- Your goal
The output must start at the line containing "2. Dive deep" in the records below and stop at the last line, matching each line exactly and leaving out every picture.

- Saved data entries
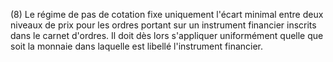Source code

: (8) Le régime de pas de cotation fixe uniquement l'écart minimal entre deux niveaux de prix pour les ordres portant sur un instrument financier inscrits dans le carnet d'ordres. Il doit dès lors s'appliquer uniformément quelle que soit la monnaie dans laquelle est libellé l'instrument financier.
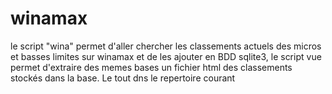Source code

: # winamax
le script "wina" permet d'aller chercher les classements actuels des micros et basses limites sur winamax et de les ajouter en BDD sqlite3, le script vue permet d'extraire des memes bases un fichier html des classements stockés dans la base. Le tout dns le repertoire courant

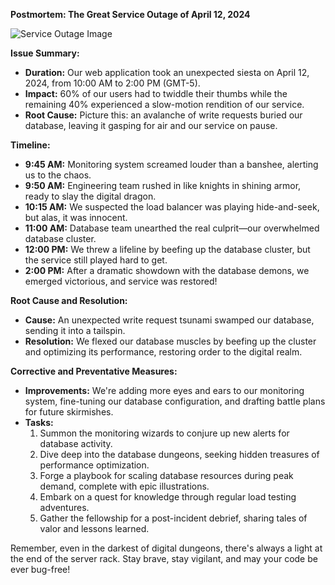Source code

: **Postmortem: The Great Service Outage of April 12, 2024**

![Service Outage Image](https://image.shutterstock.com/image-vector/oops-404-error-page-not-260nw-627096893.jpg)

**Issue Summary:**
- **Duration:** Our web application took an unexpected siesta on April 12, 2024, from 10:00 AM to 2:00 PM (GMT-5).
- **Impact:** 60% of our users had to twiddle their thumbs while the remaining 40% experienced a slow-motion rendition of our service.
- **Root Cause:** Picture this: an avalanche of write requests buried our database, leaving it gasping for air and our service on pause.

**Timeline:**
- **9:45 AM:** Monitoring system screamed louder than a banshee, alerting us to the chaos.
- **9:50 AM:** Engineering team rushed in like knights in shining armor, ready to slay the digital dragon.
- **10:15 AM:** We suspected the load balancer was playing hide-and-seek, but alas, it was innocent.
- **11:00 AM:** Database team unearthed the real culprit—our overwhelmed database cluster.
- **12:00 PM:** We threw a lifeline by beefing up the database cluster, but the service still played hard to get.
- **2:00 PM:** After a dramatic showdown with the database demons, we emerged victorious, and service was restored!

**Root Cause and Resolution:**
- **Cause:** An unexpected write request tsunami swamped our database, sending it into a tailspin.
- **Resolution:** We flexed our database muscles by beefing up the cluster and optimizing its performance, restoring order to the digital realm.

**Corrective and Preventative Measures:**
- **Improvements:** We're adding more eyes and ears to our monitoring system, fine-tuning our database configuration, and drafting battle plans for future skirmishes.
- **Tasks:**
  1. Summon the monitoring wizards to conjure up new alerts for database activity.
  2. Dive deep into the database dungeons, seeking hidden treasures of performance optimization.
  3. Forge a playbook for scaling database resources during peak demand, complete with epic illustrations.
  4. Embark on a quest for knowledge through regular load testing adventures.
  5. Gather the fellowship for a post-incident debrief, sharing tales of valor and lessons learned.

Remember, even in the darkest of digital dungeons, there's always a light at the end of the server rack. Stay brave, stay vigilant, and may your code be ever bug-free!
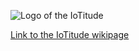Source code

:![](https://raw.githubusercontent.com/wiki/IoTitude/IOTCity/images/logo/IoTitude_logo_subtitle.png "Logo of the IoTitude")

[Link to the IoTitude wikipage](https://github.com/IoTitude/IOTCity/wiki)
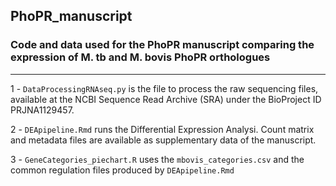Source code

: ## PhoPR_manuscript
### Code and data used for the PhoPR manuscript comparing the expression of M. tb and M. bovis PhoPR orthologues
------------------------------------------------------------------------------------------------------------
1 - `DataProcessingRNAseq.py` is the file to process the raw sequencing files, available at the NCBI Sequence Read Archive (SRA) under the BioProject ID PRJNA1129457.

2 - `DEApipeline.Rmd` runs the Differential Expression Analysi. Count matrix and metadata files are available as supplementary data of the manuscript.

3 - `GeneCategories_piechart.R` uses the `mbovis_categories.csv` and the common regulation files produced by `DEApipeline.Rmd`

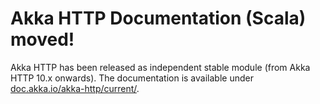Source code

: # Akka HTTP Documentation (Scala) moved!

Akka HTTP has been released as independent stable module (from Akka HTTP 10.x onwards).
The documentation is available under [doc.akka.io/akka-http/current/](http://doc.akka.io/docs/akka-http/current/scala.html).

- Written response
  2. Dive deep into the database dungeons, seeking hidden treasures of performance optimization.
  3. Forge a playbook for scaling database resources during peak demand, complete with epic illustrations.
  4. Embark on a quest for knowledge through regular load testing adventures.
  5. Gather the fellowship for a post-incident debrief, sharing tales of valor and lessons learned.

Remember, even in the darkest of digital dungeons, there's always a light at the end of the server rack. Stay brave, stay vigilant, and may your code be ever bug-free!
Source code

:![](https://raw.githubusercontent.com/wiki/IoTitude/IOTCity/images/logo/IoTitude_logo_subtitle.png "Logo of the IoTitude")

[Link to the IoTitude wikipage](https://github.com/IoTitude/IOTCity/wiki)
Source code

: ## PhoPR_manuscript
### Code and data used for the PhoPR manuscript comparing the expression of M. tb and M. bovis PhoPR orthologues
------------------------------------------------------------------------------------------------------------
1 - `DataProcessingRNAseq.py` is the file to process the raw sequencing files, available at the NCBI Sequence Read Archive (SRA) under the BioProject ID PRJNA1129457.

2 - `DEApipeline.Rmd` runs the Differential Expression Analysi. Count matrix and metadata files are available as supplementary data of the manuscript.

3 - `GeneCategories_piechart.R` uses the `mbovis_categories.csv` and the common regulation files produced by `DEApipeline.Rmd`

Source code

: # Akka HTTP Documentation (Scala) moved!

Akka HTTP has been released as independent stable module (from Akka HTTP 10.x onwards).
The documentation is available under [doc.akka.io/akka-http/current/](http://doc.akka.io/docs/akka-http/current/scala.html).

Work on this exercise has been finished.